§ **THE PROBLEM**: Reproduce all of the entries below, replacing each "transcribe" with "copy out" and changing nothing else.

§ **RECORDS SUPPLIED**:

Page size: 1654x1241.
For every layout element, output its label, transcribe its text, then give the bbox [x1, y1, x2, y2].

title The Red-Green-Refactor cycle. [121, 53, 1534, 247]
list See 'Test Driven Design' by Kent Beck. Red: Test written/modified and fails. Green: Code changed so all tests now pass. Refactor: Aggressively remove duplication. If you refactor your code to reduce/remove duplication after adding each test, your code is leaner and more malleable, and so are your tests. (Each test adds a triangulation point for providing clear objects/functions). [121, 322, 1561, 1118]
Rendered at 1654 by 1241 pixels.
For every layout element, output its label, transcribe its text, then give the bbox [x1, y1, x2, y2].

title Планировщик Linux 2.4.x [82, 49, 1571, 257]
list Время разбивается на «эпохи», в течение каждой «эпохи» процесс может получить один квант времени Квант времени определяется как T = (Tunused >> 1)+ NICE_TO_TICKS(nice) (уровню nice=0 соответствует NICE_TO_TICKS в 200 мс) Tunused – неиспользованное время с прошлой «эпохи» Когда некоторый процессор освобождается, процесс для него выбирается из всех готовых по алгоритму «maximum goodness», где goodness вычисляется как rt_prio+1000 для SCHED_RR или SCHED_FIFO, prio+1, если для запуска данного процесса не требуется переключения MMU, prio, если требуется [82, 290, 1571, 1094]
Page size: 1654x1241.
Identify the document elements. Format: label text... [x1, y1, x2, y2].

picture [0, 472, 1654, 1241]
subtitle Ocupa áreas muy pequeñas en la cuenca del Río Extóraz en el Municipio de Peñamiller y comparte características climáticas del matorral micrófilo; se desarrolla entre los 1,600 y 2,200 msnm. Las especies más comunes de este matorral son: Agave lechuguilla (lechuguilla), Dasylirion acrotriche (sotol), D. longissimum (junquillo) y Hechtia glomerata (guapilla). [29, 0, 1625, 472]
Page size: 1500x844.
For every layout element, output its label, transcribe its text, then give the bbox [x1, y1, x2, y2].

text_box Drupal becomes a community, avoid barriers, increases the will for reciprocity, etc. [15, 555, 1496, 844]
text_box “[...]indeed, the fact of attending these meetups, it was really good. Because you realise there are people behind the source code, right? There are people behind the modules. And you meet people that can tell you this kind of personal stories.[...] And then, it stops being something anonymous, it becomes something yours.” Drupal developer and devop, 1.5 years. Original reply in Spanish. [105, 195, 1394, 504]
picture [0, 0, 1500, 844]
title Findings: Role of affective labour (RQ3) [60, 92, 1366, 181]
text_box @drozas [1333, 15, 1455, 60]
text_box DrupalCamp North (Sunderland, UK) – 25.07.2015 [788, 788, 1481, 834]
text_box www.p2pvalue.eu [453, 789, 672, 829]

§ **PROBLEM SOLUTION**:
Page size: 1654x1241.
For every layout element, output its label, copy out its text, then give the bbox [x1, y1, x2, y2].

title The Red-Green-Refactor cycle. [121, 53, 1534, 247]
list See 'Test Driven Design' by Kent Beck. Red: Test written/modified and fails. Green: Code changed so all tests now pass. Refactor: Aggressively remove duplication. If you refactor your code to reduce/remove duplication after adding each test, your code is leaner and more malleable, and so are your tests. (Each test adds a triangulation point for providing clear objects/functions). [121, 322, 1561, 1118]
Rendered at 1654 by 1241 pixels.
For every layout element, output its label, copy out its text, then give the bbox [x1, y1, x2, y2].

title Планировщик Linux 2.4.x [82, 49, 1571, 257]
list Время разбивается на «эпохи», в течение каждой «эпохи» процесс может получить один квант времени Квант времени определяется как T = (Tunused >> 1)+ NICE_TO_TICKS(nice) (уровню nice=0 соответствует NICE_TO_TICKS в 200 мс) Tunused – неиспользованное время с прошлой «эпохи» Когда некоторый процессор освобождается, процесс для него выбирается из всех готовых по алгоритму «maximum goodness», где goodness вычисляется как rt_prio+1000 для SCHED_RR или SCHED_FIFO, prio+1, если для запуска данного процесса не требуется переключения MMU, prio, если требуется [82, 290, 1571, 1094]
Page size: 1654x1241.
Identify the document elements. Format: label text... [x1, y1, x2, y2].

picture [0, 472, 1654, 1241]
subtitle Ocupa áreas muy pequeñas en la cuenca del Río Extóraz en el Municipio de Peñamiller y comparte características climáticas del matorral micrófilo; se desarrolla entre los 1,600 y 2,200 msnm. Las especies más comunes de este matorral son: Agave lechuguilla (lechuguilla), Dasylirion acrotriche (sotol), D. longissimum (junquillo) y Hechtia glomerata (guapilla). [29, 0, 1625, 472]
Page size: 1500x844.
For every layout element, output its label, copy out its text, then give the bbox [x1, y1, x2, y2].

text_box Drupal becomes a community, avoid barriers, increases the will for reciprocity, etc. [15, 555, 1496, 844]
text_box “[...]indeed, the fact of attending these meetups, it was really good. Because you realise there are people behind the source code, right? There are people behind the modules. And you meet people that can tell you this kind of personal stories.[...] And then, it stops being something anonymous, it becomes something yours.” Drupal developer and devop, 1.5 years. Original reply in Spanish. [105, 195, 1394, 504]
picture [0, 0, 1500, 844]
title Findings: Role of affective labour (RQ3) [60, 92, 1366, 181]
text_box @drozas [1333, 15, 1455, 60]
text_box DrupalCamp North (Sunderland, UK) – 25.07.2015 [788, 788, 1481, 834]
text_box www.p2pvalue.eu [453, 789, 672, 829]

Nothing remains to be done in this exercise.